Beauty business tilts from West to East

By Wang Zhuoqiong (China Daily) Updated: 2016-03-08 08:10

Beauty business tilts from West to East

South Korean cosmetics brand Sulwhasoo's counter at a shopping mall in Beijing. [Photo provided to China Daily]

Patronage of Chinese consumers switches to South Korean and Japanese cosmetic brands from European and American labels

An increasing number of Chinese consumers of foreign cosmetic products are switching allegiance to South Korean and Japanese brands from French and US labels.

Of the global beauty and personal care products bought by Chinese consumers in the Past six months, South Korean brands accounted for 47 percent, followed by Japanese labels at 29 percent and French ones at 24 percent, according to Overseas Online Shopping, a research report by Mintel Group Ltd, an independent United Kingdom firm that tracks the global fast-moving consumer goods industry.

Reasons are not far to seek. South Korean brands offer a wide range of products at competitive prices. For instance, Innisfree alone offers more than 2,000 products for in-store experience.

In addition, South Korean cosmetic makers adopt smart strategies like targeting tourists, particularly high-spending Chinese consumers, at airports and malls through duty-free outlets.

From Feb 4, stores of Aritaum, Laneige, Innisfree and Etude in major commercial districts in South Korea even started providing instant cash refund of sales tax to foreign tourists.

What's more, two Aritaum stores in Gangnam and Myeong-dong areas of Seoul opened plush tax refund lounges exclusively for international customers.

Similarly, Japanese brands pamper visiting millions of Chinese tourists every year with high-quality products.

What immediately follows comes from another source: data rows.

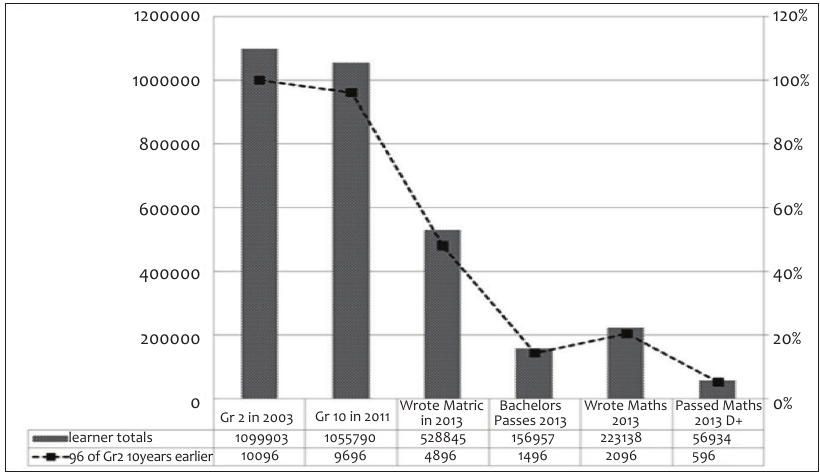
Figure 5: The ratio of Grade 2 enrolments to matric performance in 2013 (expressed as a percentage) in public schools (Source: Author’s calculations, based on NSC and EMIS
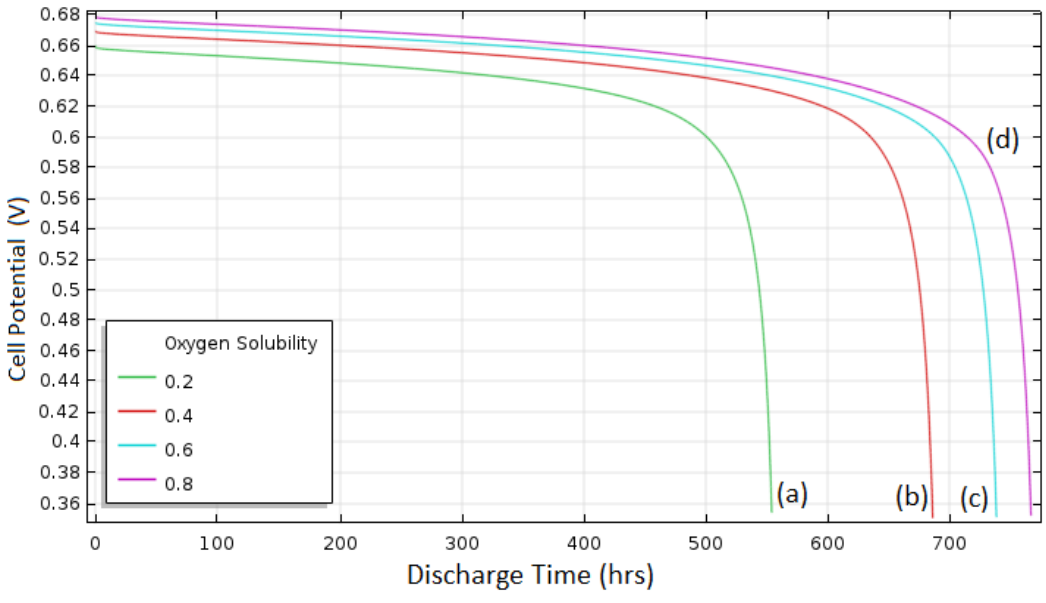
Figure 9. Discharge curves at 1 A / m 2 for O 2 solubilities of (a) 0.2, (b) 0.4, (c) 0.6, and (d) 0.8, with a cathode electrode of which thickness and porosity are 195 µ m and 0.73, respectively.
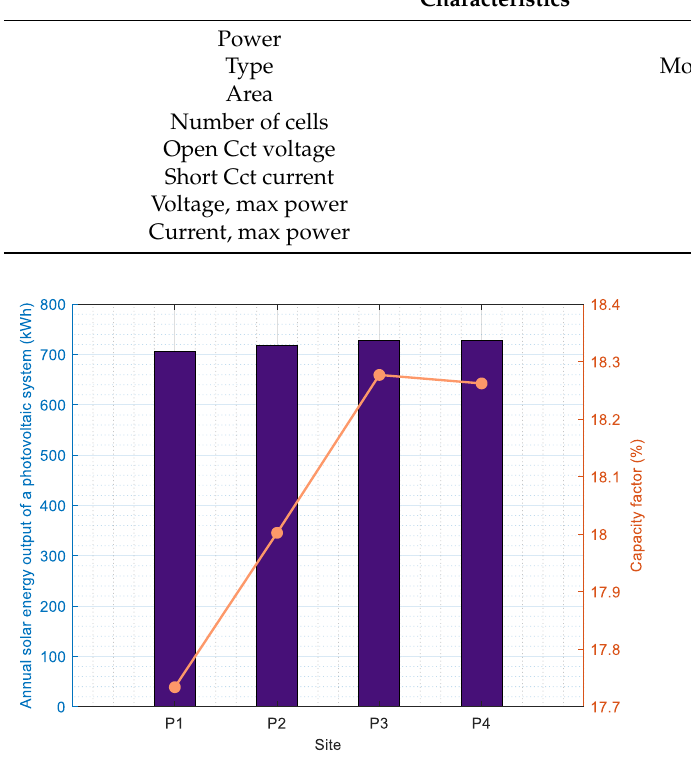
Figure 7. The annual energy production of the PV of 540 W and the capacity factor for the four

That is not all. The humongous China market is becoming increasingly important for global cosmetics players. South Korean and Japanese cosmetic brands, particularly the former, are aggressive in their efforts to penetrate the China market.

According to South Korea customs, exports of makeup and beauty products to China alone almost doubled to $1.19 billion in 2015, while overall exports rose nearly 53 percent year-on-year to $2.9 billion.

Put differently, China now receives 41 percent of South Korea's cosmetics exports. South Korea's color cosmetics, whose average price is under 300 yuan ($45), sell better in China.

No wonder, AmorePacific Co, South Korea's leading cosmetics and beauty products maker, has a sales network covering more than 350 cities in China. On Feb 26,, it signed an agreement with Alibaba Group Holding Ltd to sell its high-end brands Sulwhasoo and IOPE on Tmall.com this year.

Tmall, Alibaba's e-commerce website, will thus sell AmorePacific's full range of seven brands in China.